HI Nate,

Many thanks for these ideas - our HPC guys are going to try a few things. Hopefully we'll nail the problem and be able to report back in case someone else has the same issues.


Best Wishes,
David.

__________________________________
Dr David A. Matthews

Senior Lecturer in Virology
Room E49
Department of Cellular and Molecular Medicine,
School of Medical Sciences
University Walk,
University of Bristol
Bristol.
BS8 1TD
U.K.

Tel. +44 117 3312058
Fax. +44 117 3312091







On 19 Dec 2011, at 15:56, Nate Coraor wrote:

On Dec 14, 2011, at 6:13 PM, David Matthews wrote:

Hi Guys,

Sorry to be a pain but this seems to be getting worse for us. Here are the latest tracebacks - any suggestions would be gratefully received!!

Hi David,

As the MemoryError indicates, the Galaxy process is running out of memory.  debug = False is preferable, actually.  I asked because having debug = True could easily result in the behavior you're seeing.

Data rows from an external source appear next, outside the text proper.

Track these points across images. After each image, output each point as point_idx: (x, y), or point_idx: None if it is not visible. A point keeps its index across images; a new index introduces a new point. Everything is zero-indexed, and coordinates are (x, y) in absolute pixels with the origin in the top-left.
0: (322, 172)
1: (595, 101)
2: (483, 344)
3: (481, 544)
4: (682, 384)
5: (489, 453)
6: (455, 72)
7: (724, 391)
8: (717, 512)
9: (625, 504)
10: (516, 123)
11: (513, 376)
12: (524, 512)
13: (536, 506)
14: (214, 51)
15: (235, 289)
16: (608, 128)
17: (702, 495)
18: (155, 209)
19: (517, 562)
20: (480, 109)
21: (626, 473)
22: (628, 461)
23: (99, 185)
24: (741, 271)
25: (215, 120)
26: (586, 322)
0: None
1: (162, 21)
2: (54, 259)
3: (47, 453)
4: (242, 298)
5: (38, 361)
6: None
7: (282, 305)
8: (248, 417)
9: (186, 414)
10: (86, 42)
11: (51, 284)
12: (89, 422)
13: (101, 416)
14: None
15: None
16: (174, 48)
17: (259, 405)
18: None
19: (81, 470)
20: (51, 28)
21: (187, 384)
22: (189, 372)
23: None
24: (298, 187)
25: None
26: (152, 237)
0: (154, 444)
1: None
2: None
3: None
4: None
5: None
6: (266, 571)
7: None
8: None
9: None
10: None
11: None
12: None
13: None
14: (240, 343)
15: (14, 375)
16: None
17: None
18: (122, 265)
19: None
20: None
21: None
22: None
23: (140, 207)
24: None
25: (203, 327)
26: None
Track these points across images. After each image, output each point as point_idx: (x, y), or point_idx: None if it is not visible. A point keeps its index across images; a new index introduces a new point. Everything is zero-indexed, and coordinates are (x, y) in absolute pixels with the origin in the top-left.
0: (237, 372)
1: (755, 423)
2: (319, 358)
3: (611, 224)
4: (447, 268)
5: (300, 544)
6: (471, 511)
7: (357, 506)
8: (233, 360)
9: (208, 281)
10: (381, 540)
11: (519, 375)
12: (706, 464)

The pbs code definitely has a memory leak, I believe within libtorque or pbs_python.  Because of this, I restart my job runner process when it reaches a certain amount of memory usage.  However, this may not be the cause of your errors.  To figure it out, we'll need to know exactly which thread is consuming the memory.  You may want to enable the heartbeat log and look there to see which threads are active.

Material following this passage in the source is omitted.